# Exercise details
Omit the images, then print each record below exactly as it reads.

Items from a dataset

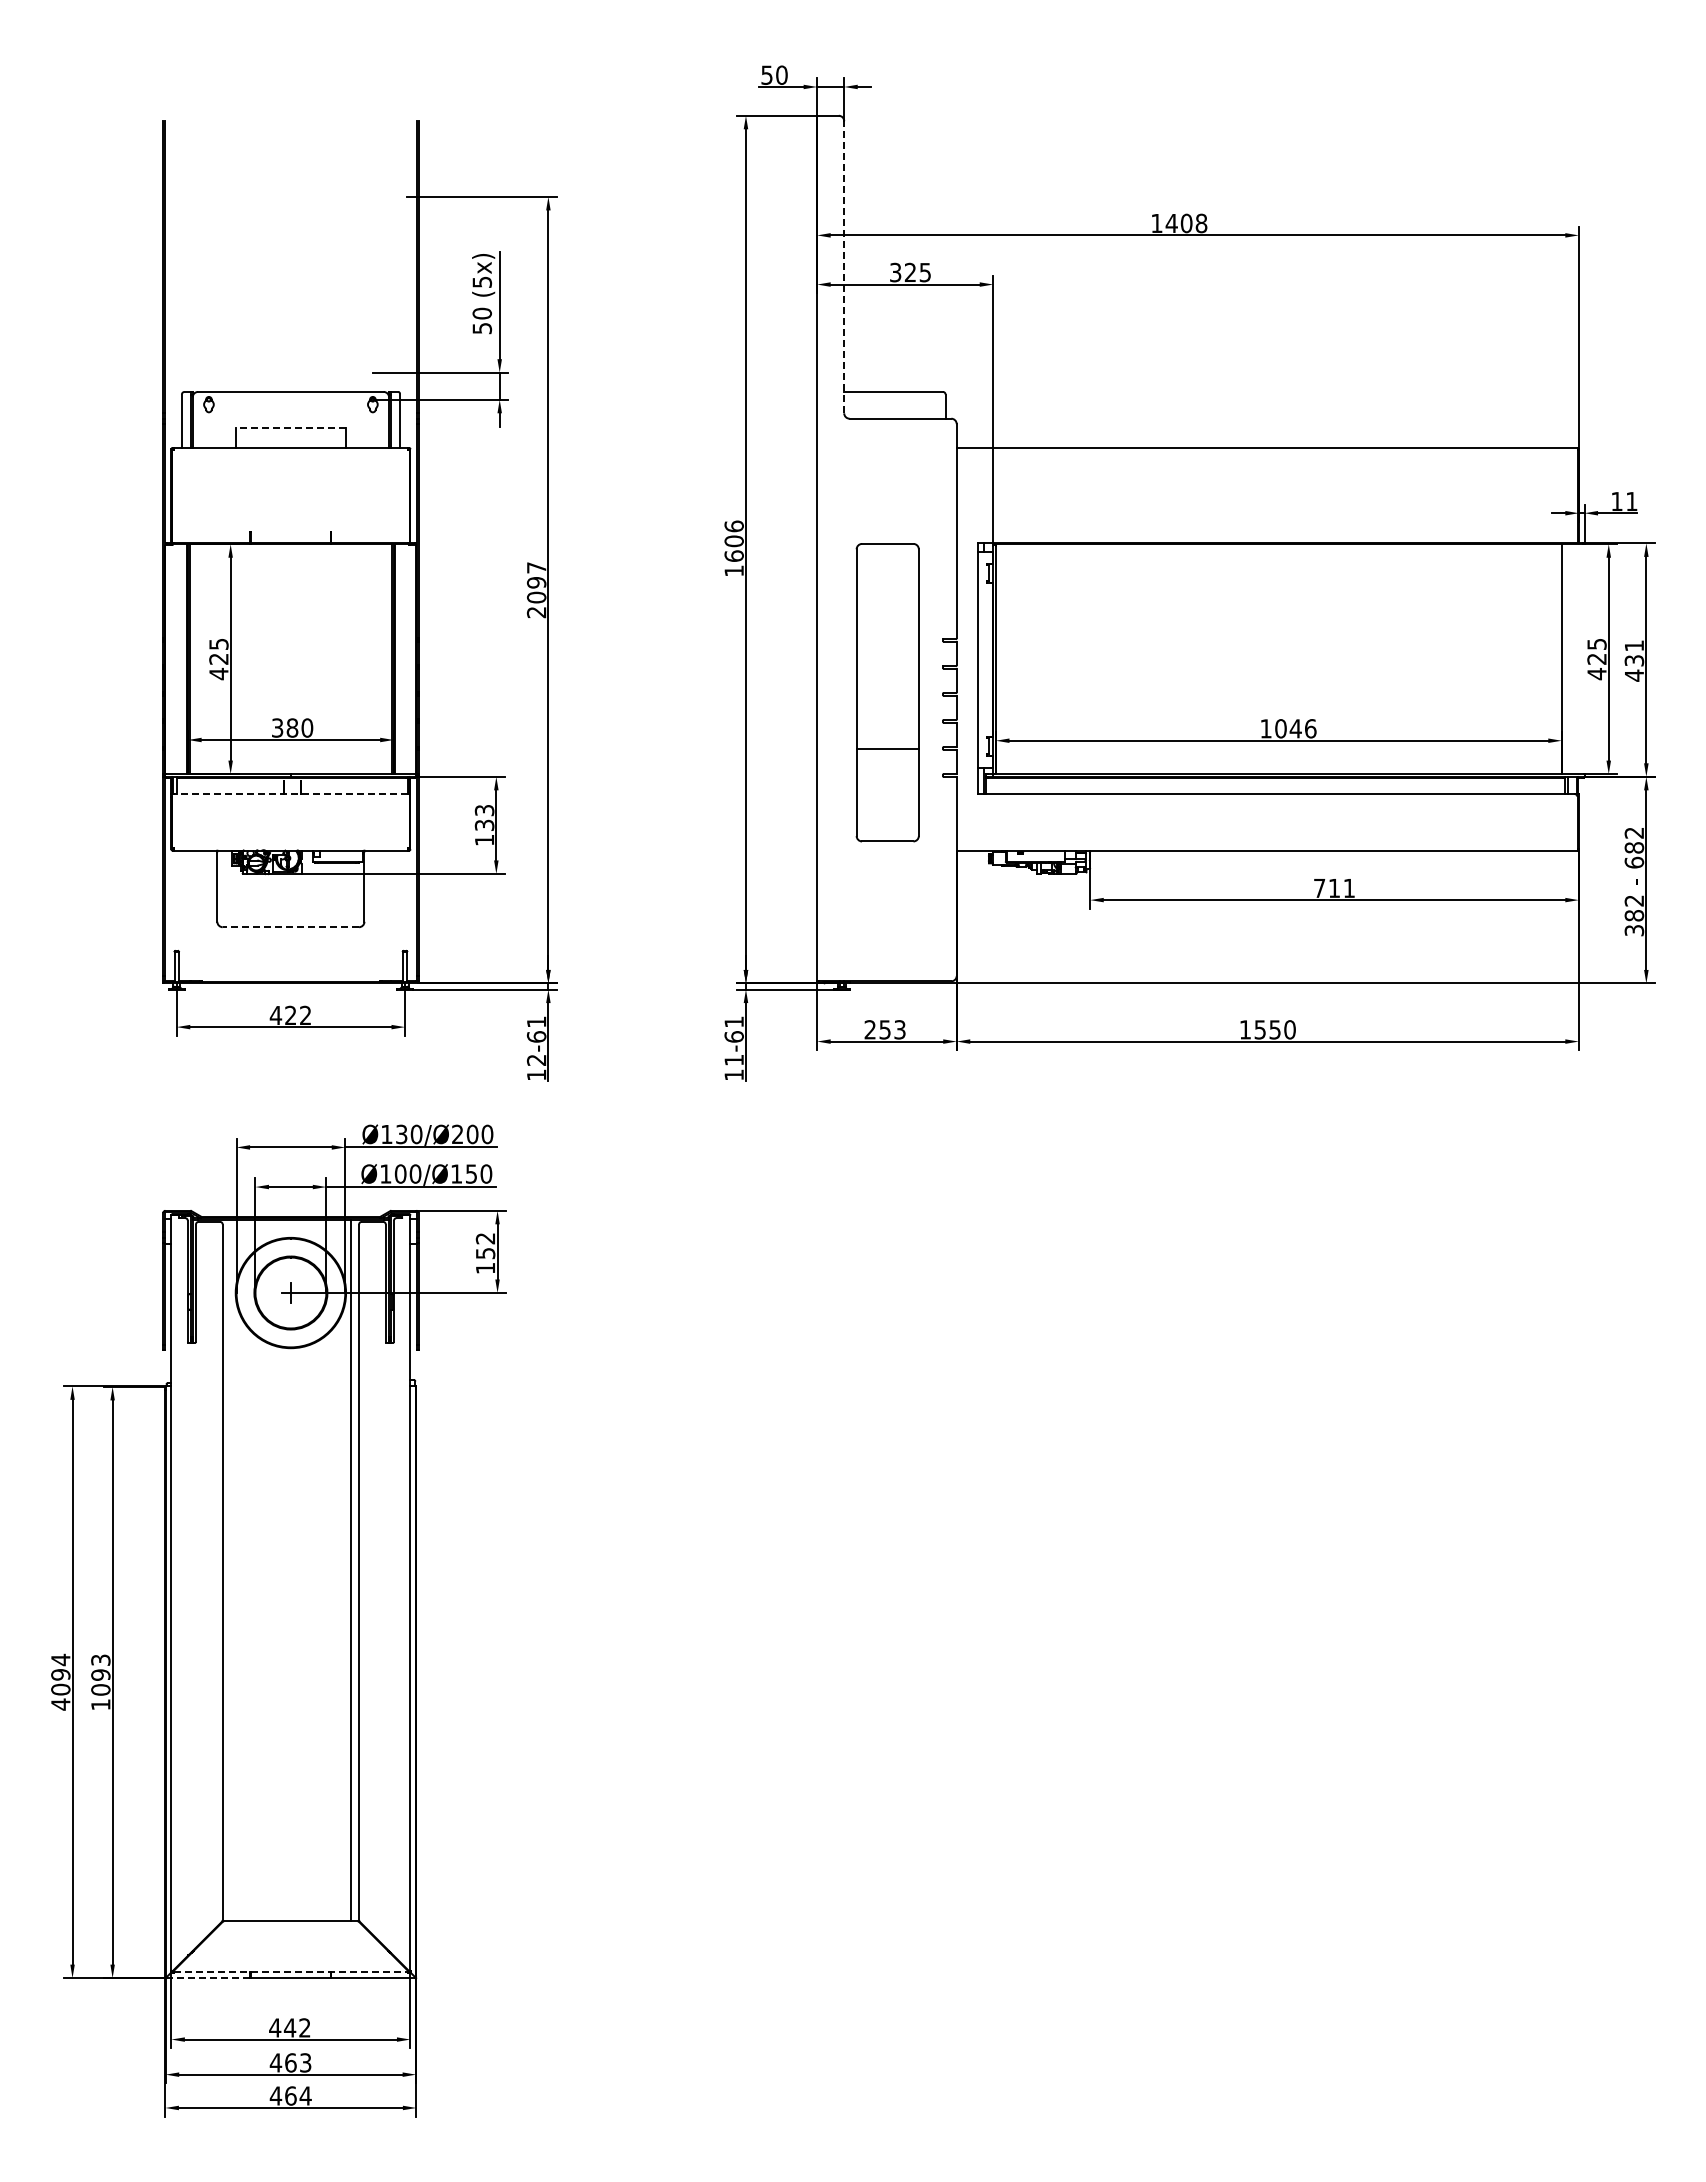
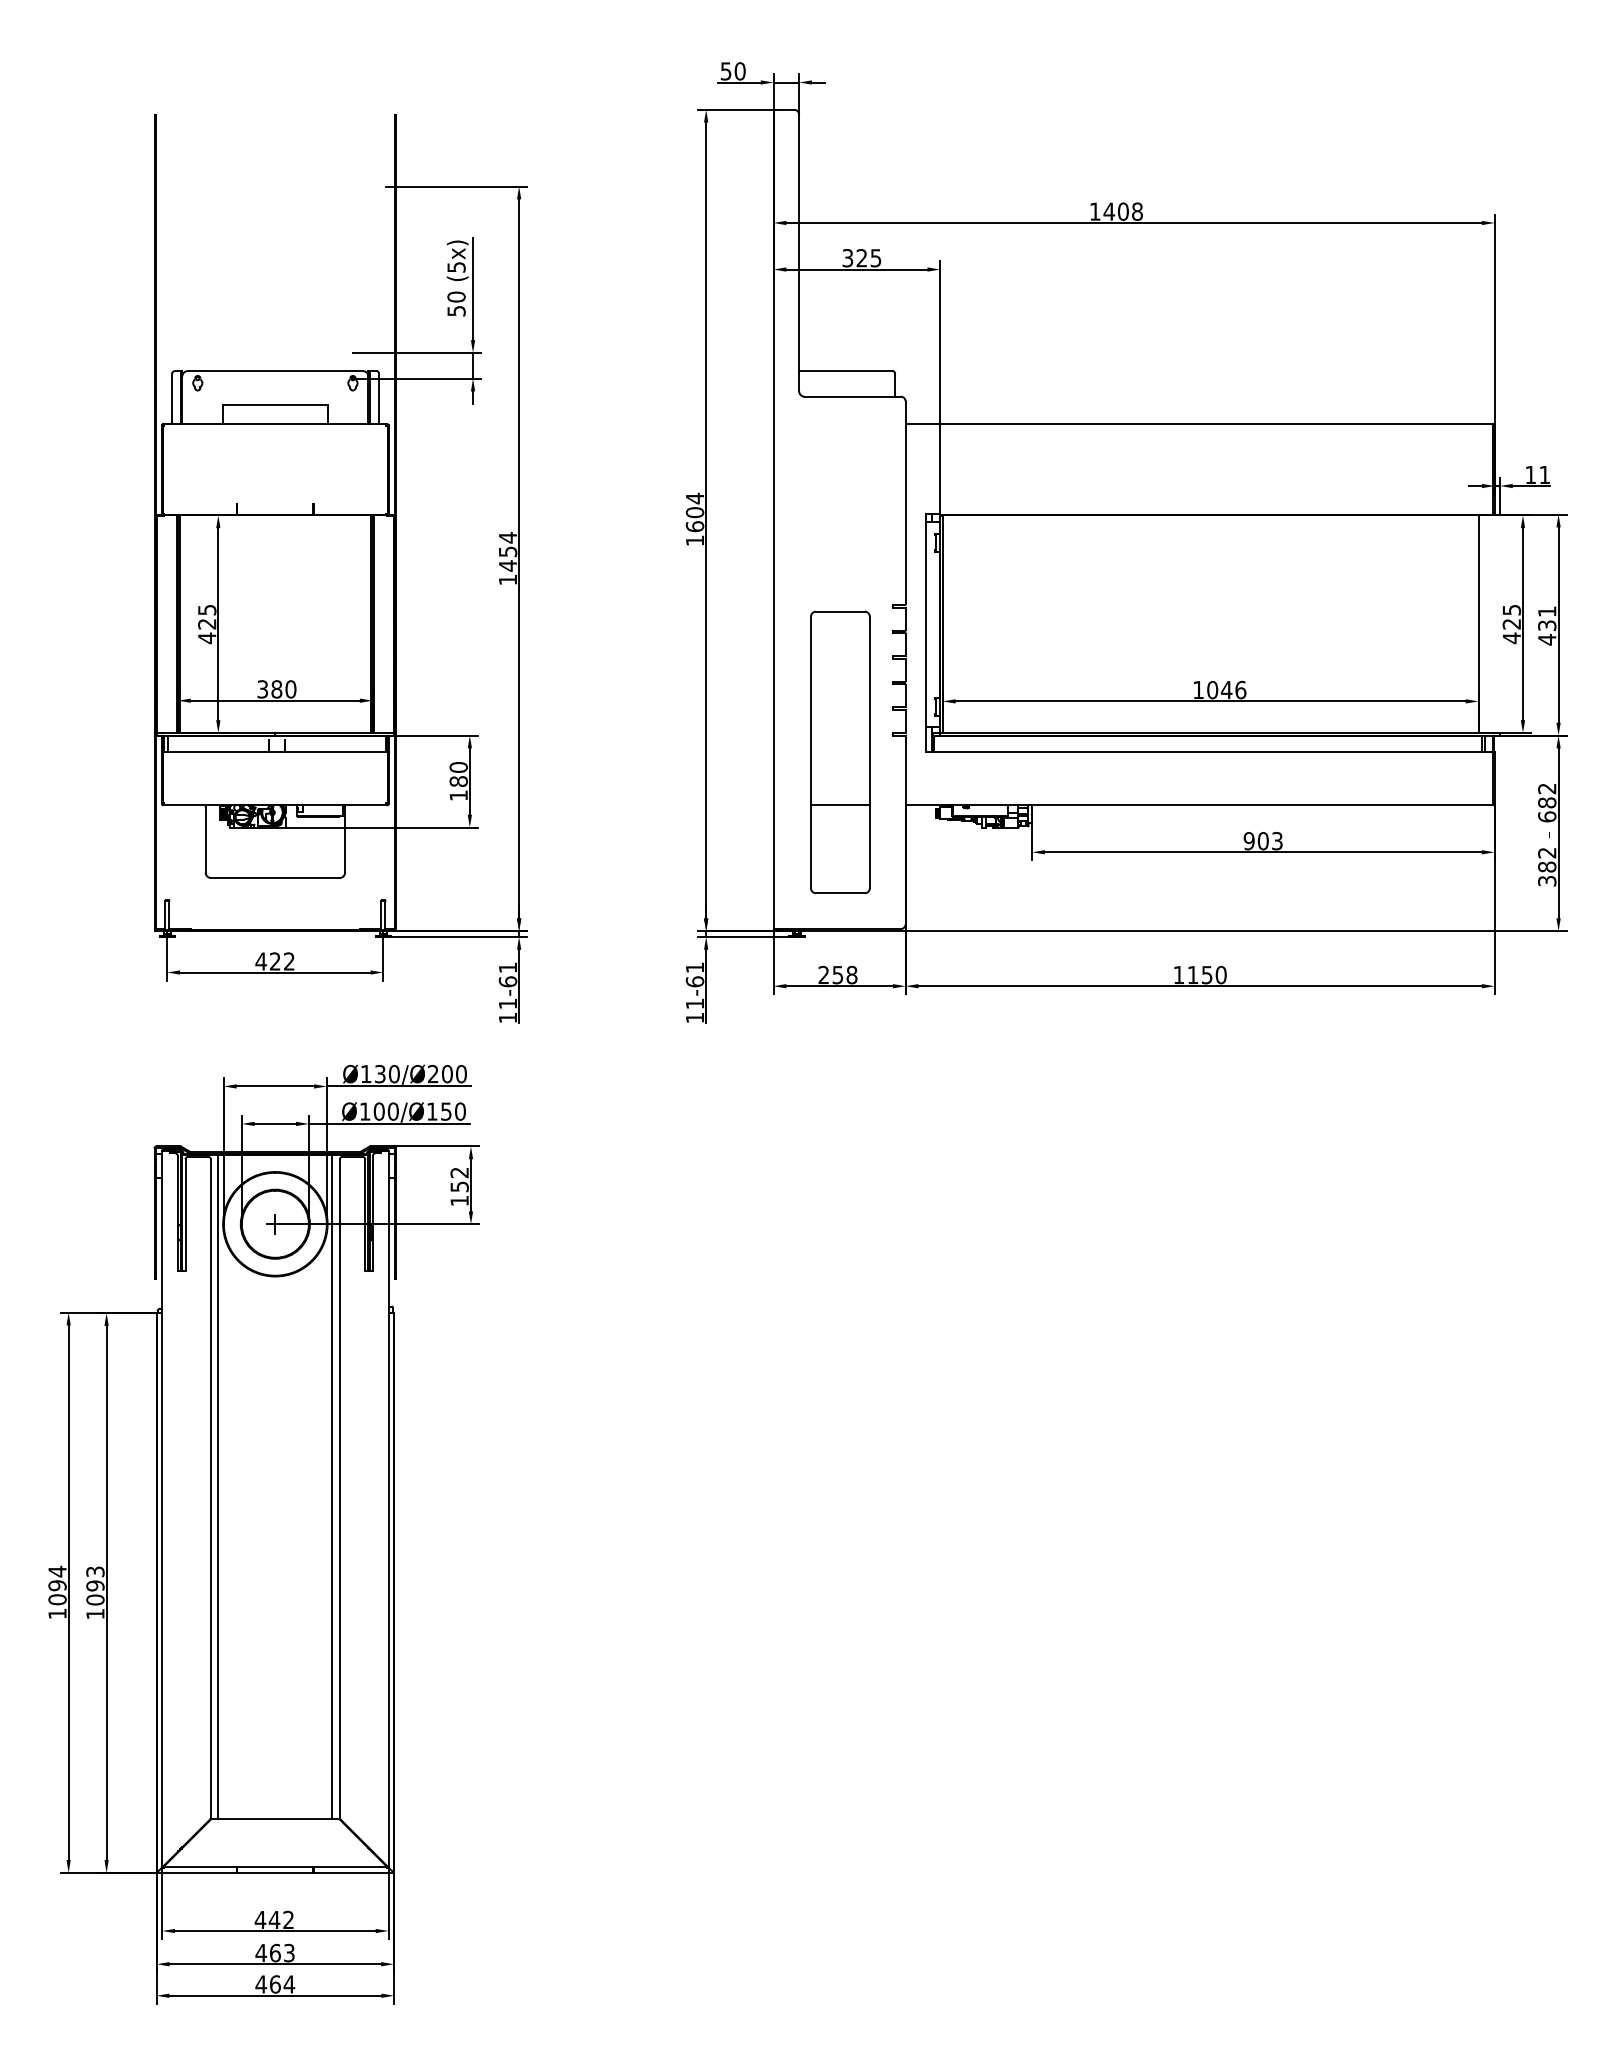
line: (844, 266) -> (799, 252), dashed -> solid
line: (290, 427) -> (274, 404), dashed -> solid
text: (733, 526) -> (694, 498), 1606 -> 1604
text: (536, 589) -> (507, 558), 2097 -> 1454
part: (887, 692) -> (840, 752), moved
line: (290, 794) -> (274, 752), dashed -> solid
text: (484, 817) -> (458, 774), 133 -> 180
text: (1333, 888) -> (1262, 841), 711 -> 903
line: (290, 927) -> (274, 878), dashed -> solid
text: (899, 1029) -> (851, 974), 253 -> 258
text: (1259, 1029) -> (1192, 974), 1550 -> 1150
text: (536, 1060) -> (507, 1004), 12-61 -> 11-61
line: (230, 1570) -> (218, 1486), added
text: (60, 1704) -> (57, 1613), 4094 -> 1094
line: (291, 1972) -> (275, 1867), dashed -> solid
line: (208, 1978) -> (197, 1873), dashed -> solid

# Response to this task
line: (844, 266) -> (799, 252), dashed -> solid
line: (290, 427) -> (274, 404), dashed -> solid
text: (733, 526) -> (694, 498), 1606 -> 1604
text: (536, 589) -> (507, 558), 2097 -> 1454
part: (887, 692) -> (840, 752), moved
line: (290, 794) -> (274, 752), dashed -> solid
text: (484, 817) -> (458, 774), 133 -> 180
text: (1333, 888) -> (1262, 841), 711 -> 903
line: (290, 927) -> (274, 878), dashed -> solid
text: (899, 1029) -> (851, 974), 253 -> 258
text: (1259, 1029) -> (1192, 974), 1550 -> 1150
text: (536, 1060) -> (507, 1004), 12-61 -> 11-61
line: (230, 1570) -> (218, 1486), added
text: (60, 1704) -> (57, 1613), 4094 -> 1094
line: (291, 1972) -> (275, 1867), dashed -> solid
line: (208, 1978) -> (197, 1873), dashed -> solid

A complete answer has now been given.